Both white people and Black people benefit under Democratic administrations, though Black people benefit significantly more. So much more, in fact, that Hajnal told me that "if Democrats had been in power over the entire last half-century, we might have seen racial economic inequality disappear." It's difficult to prove or disprove that kind of counterfactual, but Hajnal's evidence does show clearly that Black people benefit greatly under Democratic administrations and that white people also benefit more than they do under Republican governments. Democratic presidents improve everyone's economic well-being.
Keeping Republicans out of office is very difficult, though, if white people want them in. American demographics are changing, and census data suggest the U.S. will be a majority-minority nation by 2045. Even so, Hajnal said, white people have higher turnout rates, more money and more power. "It's still the case and will be the case for perhaps decades to come that whites will be able to control many of the outcomes in the political sphere, especially if whites become more united," he told me.

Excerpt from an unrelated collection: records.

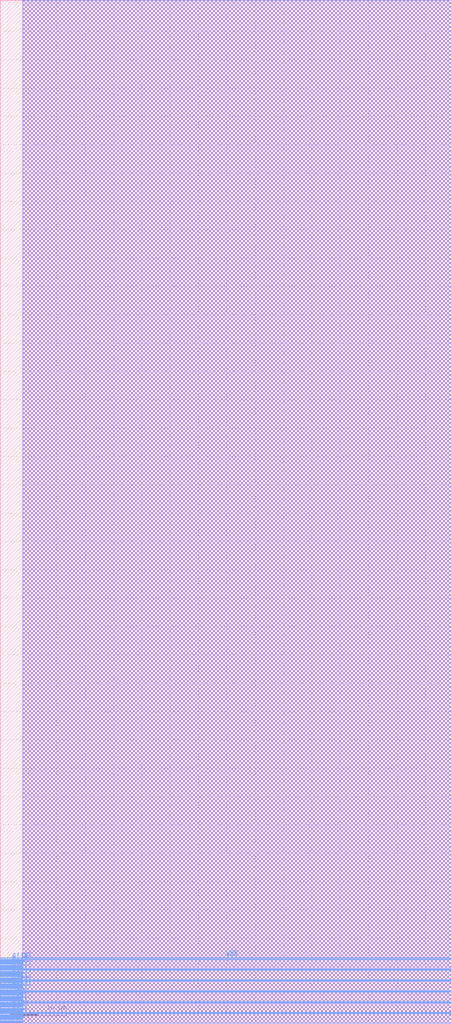
<source format=lef>
VERSION 5.6 ;
BUSBITCHARS "[]" ;
DIVIDERCHAR "/" ;

MACRO SRAM1RW1024x17
  CLASS BLOCK ;
  ORIGIN 0 0 ;
  FOREIGN SRAM1RW1024x17 0 0 ;
  SIZE 79.568 BY 180.46 ;
  SYMMETRY X Y ;
  SITE coreSite ;
  PIN VDD
    DIRECTION INOUT ;
    USE POWER ;
    PORT 
      LAYER M4 ;
        RECT 0.0 1.632 79.568 1.728 ;
        RECT 0.0 3.552 79.568 3.648 ;
        RECT 0.0 5.472 79.568 5.568 ;
        RECT 0.0 7.392 79.568 7.488 ;
        RECT 0.0 9.312 79.568 9.408 ;
        RECT 0.0 11.232 79.568 11.328 ;
    END 
  END VDD
  PIN VSS
    DIRECTION INOUT ;
    USE GROUND ;
    PORT 
      LAYER M4 ;
        RECT 0.0 1.824 79.568 1.92 ;
        RECT 0.0 3.744 79.568 3.84 ;
        RECT 0.0 5.664 79.568 5.76 ;
        RECT 0.0 7.584 79.568 7.68 ;
        RECT 0.0 9.504 79.568 9.6 ;
        RECT 0.0 11.424 79.568 11.52 ;
    END 
  END VSS
  PIN CE
    DIRECTION INPUT ;
    USE SIGNAL ;
    PORT 
      LAYER M4 ;
        RECT 0.0 0.096 4.0 0.192 ;
    END 
  END CE
  PIN WEB
    DIRECTION INPUT ;
    USE SIGNAL ;
    PORT 
      LAYER M4 ;
        RECT 0.0 0.288 4.0 0.384 ;
    END 
  END WEB
  PIN OEB
    DIRECTION INPUT ;
    USE SIGNAL ;
    PORT 
      LAYER M4 ;
        RECT 0.0 0.48 4.0 0.576 ;
    END 
  END OEB
  PIN CSB
    DIRECTION INPUT ;
    USE SIGNAL ;
    PORT 
      LAYER M4 ;
        RECT 0.0 0.672 4.0 0.768 ;
    END 
  END CSB
  PIN A[0]
    DIRECTION INPUT ;
    USE SIGNAL ;
    PORT 
      LAYER M4 ;
        RECT 0.0 0.864 4.0 0.96 ;
    END 
  END A[0]
  PIN A[1]
    DIRECTION INPUT ;
    USE SIGNAL ;
    PORT 
      LAYER M4 ;
        RECT 0.0 1.056 4.0 1.152 ;
    END 
  END A[1]
  PIN A[2]
    DIRECTION INPUT ;
    USE SIGNAL ;
    PORT 
      LAYER M4 ;
        RECT 0.0 1.248 4.0 1.344 ;
    END 
  END A[2]
  PIN A[3]
    DIRECTION INPUT ;
    USE SIGNAL ;
    PORT 
      LAYER M4 ;
        RECT 0.0 1.44 4.0 1.536 ;
    END 
  END A[3]
  PIN A[4]
    DIRECTION INPUT ;
    USE SIGNAL ;
    PORT 
      LAYER M4 ;
        RECT 0.0 2.016 4.0 2.112 ;
    END 
  END A[4]
  PIN A[5]
    DIRECTION INPUT ;
    USE SIGNAL ;
    PORT 
      LAYER M4 ;
        RECT 0.0 2.208 4.0 2.304 ;
    END 
  END A[5]
  PIN A[6]
    DIRECTION INPUT ;
    USE SIGNAL ;
    PORT 
      LAYER M4 ;
        RECT 0.0 2.4 4.0 2.496 ;
    END 
  END A[6]
  PIN A[7]
    DIRECTION INPUT ;
    USE SIGNAL ;
    PORT 
      LAYER M4 ;
        RECT 0.0 2.592 4.0 2.688 ;
    END 
  END A[7]
  PIN A[8]
    DIRECTION INPUT ;
    USE SIGNAL ;
    PORT 
      LAYER M4 ;
        RECT 0.0 2.784 4.0 2.88 ;
    END 
  END A[8]
  PIN A[9]
    DIRECTION INPUT ;
    USE SIGNAL ;
    PORT 
      LAYER M4 ;
        RECT 0.0 2.976 4.0 3.072 ;
    END 
  END A[9]
  PIN I[0]
    DIRECTION INPUT ;
    USE SIGNAL ;
    PORT 
      LAYER M4 ;
        RECT 0.0 3.168 4.0 3.264 ;
    END 
  END I[0]
  PIN I[1]
    DIRECTION INPUT ;
    USE SIGNAL ;
    PORT 
      LAYER M4 ;
        RECT 0.0 3.36 4.0 3.456 ;
    END 
  END I[1]
  PIN I[2]
    DIRECTION INPUT ;
    USE SIGNAL ;
    PORT 
      LAYER M4 ;
        RECT 0.0 3.936 4.0 4.032 ;
    END 
  END I[2]
  PIN I[3]
    DIRECTION INPUT ;
    USE SIGNAL ;
    PORT 
      LAYER M4 ;
        RECT 0.0 4.128 4.0 4.224 ;
    END 
  END I[3]
  PIN I[4]
    DIRECTION INPUT ;
    USE SIGNAL ;
    PORT 
      LAYER M4 ;
        RECT 0.0 4.32 4.0 4.416 ;
    END 
  END I[4]
  PIN I[5]
    DIRECTION INPUT ;
    USE SIGNAL ;
    PORT 
      LAYER M4 ;
        RECT 0.0 4.512 4.0 4.608 ;
    END 
  END I[5]
  PIN I[6]
    DIRECTION INPUT ;
    USE SIGNAL ;
    PORT 
      LAYER M4 ;
        RECT 0.0 4.704 4.0 4.8 ;
    END 
  END I[6]
  PIN I[7]
    DIRECTION INPUT ;
    USE SIGNAL ;
    PORT 
      LAYER M4 ;
        RECT 0.0 4.896 4.0 4.992 ;
    END 
  END I[7]
  PIN I[8]
    DIRECTION INPUT ;
    USE SIGNAL ;
    PORT 
      LAYER M4 ;
        RECT 0.0 5.088 4.0 5.184 ;
    END 
  END I[8]
  PIN I[9]
    DIRECTION INPUT ;
    USE SIGNAL ;
    PORT 
      LAYER M4 ;
        RECT 0.0 5.28 4.0 5.376 ;
    END 
  END I[9]
  PIN I[10]
    DIRECTION INPUT ;
    USE SIGNAL ;
    PORT 
      LAYER M4 ;
        RECT 0.0 5.856 4.0 5.952 ;
    END 
  END I[10]
  PIN I[11]
    DIRECTION INPUT ;
    USE SIGNAL ;
    PORT 
      LAYER M4 ;
        RECT 0.0 6.048 4.0 6.144 ;
    END 
  END I[11]
  PIN I[12]
    DIRECTION INPUT ;
    USE SIGNAL ;
    PORT 
      LAYER M4 ;
        RECT 0.0 6.24 4.0 6.336 ;
    END 
  END I[12]
  PIN I[13]
    DIRECTION INPUT ;
    USE SIGNAL ;
    PORT 
      LAYER M4 ;
        RECT 0.0 6.432 4.0 6.528 ;
    END 
  END I[13]
  PIN I[14]
    DIRECTION INPUT ;
    USE SIGNAL ;
    PORT 
      LAYER M4 ;
        RECT 0.0 6.624 4.0 6.72 ;
    END 
  END I[14]
  PIN I[15]
    DIRECTION INPUT ;
    USE SIGNAL ;
    PORT 
      LAYER M4 ;
        RECT 0.0 6.816 4.0 6.912 ;
    END 
  END I[15]
  PIN I[16]
    DIRECTION INPUT ;
    USE SIGNAL ;
    PORT 
      LAYER M4 ;
        RECT 0.0 7.008 4.0 7.104 ;
    END 
  END I[16]
  PIN O[0]
    DIRECTION OUTPUT ;
    USE SIGNAL ;
    PORT 
      LAYER M4 ;
        RECT 0.0 7.2 4.0 7.296 ;
    END 
  END O[0]
  PIN O[1]
    DIRECTION OUTPUT ;
    USE SIGNAL ;
    PORT 
      LAYER M4 ;
        RECT 0.0 7.776 4.0 7.872 ;
    END 
  END O[1]
  PIN O[2]
    DIRECTION OUTPUT ;
    USE SIGNAL ;
    PORT 
      LAYER M4 ;
        RECT 0.0 7.968 4.0 8.064 ;
    END 
  END O[2]
  PIN O[3]
    DIRECTION OUTPUT ;
    USE SIGNAL ;
    PORT 
      LAYER M4 ;
        RECT 0.0 8.16 4.0 8.256 ;
    END 
  END O[3]
  PIN O[4]
    DIRECTION OUTPUT ;
    USE SIGNAL ;
    PORT 
      LAYER M4 ;
        RECT 0.0 8.352 4.0 8.448 ;
    END 
  END O[4]
  PIN O[5]
    DIRECTION OUTPUT ;
    USE SIGNAL ;
    PORT 
      LAYER M4 ;
        RECT 0.0 8.544 4.0 8.64 ;
    END 
  END O[5]
  PIN O[6]
    DIRECTION OUTPUT ;
    USE SIGNAL ;
    PORT 
      LAYER M4 ;
        RECT 0.0 8.736 4.0 8.832 ;
    END 
  END O[6]
  PIN O[7]
    DIRECTION OUTPUT ;
    USE SIGNAL ;
    PORT 
      LAYER M4 ;
        RECT 0.0 8.928 4.0 9.024 ;
    END 
  END O[7]
  PIN O[8]
    DIRECTION OUTPUT ;
    USE SIGNAL ;
    PORT 
      LAYER M4 ;
        RECT 0.0 9.12 4.0 9.216 ;
    END 
  END O[8]
  PIN O[9]
    DIRECTION OUTPUT ;
    USE SIGNAL ;
    PORT 
      LAYER M4 ;
        RECT 0.0 9.696 4.0 9.792 ;
    END 
  END O[9]
  PIN O[10]
    DIRECTION OUTPUT ;
    USE SIGNAL ;
    PORT 
      LAYER M4 ;
        RECT 0.0 9.888 4.0 9.984 ;
    END 
  END O[10]
  PIN O[11]
    DIRECTION OUTPUT ;
    USE SIGNAL ;
    PORT 
      LAYER M4 ;
        RECT 0.0 10.08 4.0 10.176 ;
    END 
  END O[11]
  PIN O[12]
    DIRECTION OUTPUT ;
    USE SIGNAL ;
    PORT 
      LAYER M4 ;
        RECT 0.0 10.272 4.0 10.368 ;
    END 
  END O[12]
  PIN O[13]
    DIRECTION OUTPUT ;
    USE SIGNAL ;
    PORT 
      LAYER M4 ;
        RECT 0.0 10.464 4.0 10.56 ;
    END 
  END O[13]
  PIN O[14]
    DIRECTION OUTPUT ;
    USE SIGNAL ;
    PORT 
      LAYER M4 ;
        RECT 0.0 10.656 4.0 10.752 ;
    END 
  END O[14]
  PIN O[15]
    DIRECTION OUTPUT ;
    USE SIGNAL ;
    PORT 
      LAYER M4 ;
        RECT 0.0 10.848 4.0 10.944 ;
    END 
  END O[15]
  PIN O[16]
    DIRECTION OUTPUT ;
    USE SIGNAL ;
    PORT 
      LAYER M4 ;
        RECT 0.0 11.04 4.0 11.136 ;
    END 
  END O[16]
  OBS 
    LAYER M1 ;
      RECT 4.0 0.0 79.568 180.46 ;
    LAYER M2 ;
      RECT 4.0 0.0 79.568 180.46 ;
    LAYER M3 ;
      RECT 4.0 0.0 79.568 180.46 ;
  END 
END SRAM1RW1024x17

END LIBRARY
</source>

Whites have, in fact, steadily moved away from Democrats. The parties polarized around race after Democrats supported civil rights in the 1960s. But while President Bill Clinton won 49 percent of white voters in 1996, John Kerry won only 41 percent in 2004, and Hillary Clinton won only 39 percent in 2016.
Part of this continuing shift toward Republicans has to do with the GOP's anti-immigrant stance. In 2008, for example, white people with negative views of immigration were 55 percent more likely to vote for John McCain than Obama, Hajnal found. Moreover, the American National Election Study showed that 64 percent of white Democrats believe that immigrants take jobs away from Americans. That means there are many white Democrats who could conceivably be recruited by Republican anti-immigrant demagoguery. There is still room for further racial polarization in the electorate.
Trump is counting on that polarization, as Republicans have done for more than 50 years.
Trump is counting on that polarization, as Republicans have done for more than 50 years. "Trump is in many ways not unusual at all," Hajnal told me. Racism and racial division have been a core promise of Republicans to their increasingly white voters since the civil rights era. Democrats, meanwhile, have promised racial equality — and to a surprising extent have delivered on that promise when they have been in power.
This is not to say that there are no other differences between the parties. Nor is it to say that all Democratic politicians are perfect or that they are all committed to egalitarian goals. During the primary season, proposals by Democratic candidates like Sens. Bernie Sanders and Elizabeth Warren highlighted ways the party could do better to expand access to health care, strengthen unions and make education and housing available to all. The recent protests against police forces under the control of many Democratic mayors show that Democratic administrations are frequently implicated in structural racism.
But for all the Democrats' failures, Hajnal's research does offer voters and the country a clear, stark choice. Republicans increasingly stand for white dominance. Democrats increasingly stand for equality for all. Trump's tweeting and public statements do not even try to hide this fact; rather, they offer a steady stream of naked appeals to racist, classist bias. This November, we'll see which option the country chooses.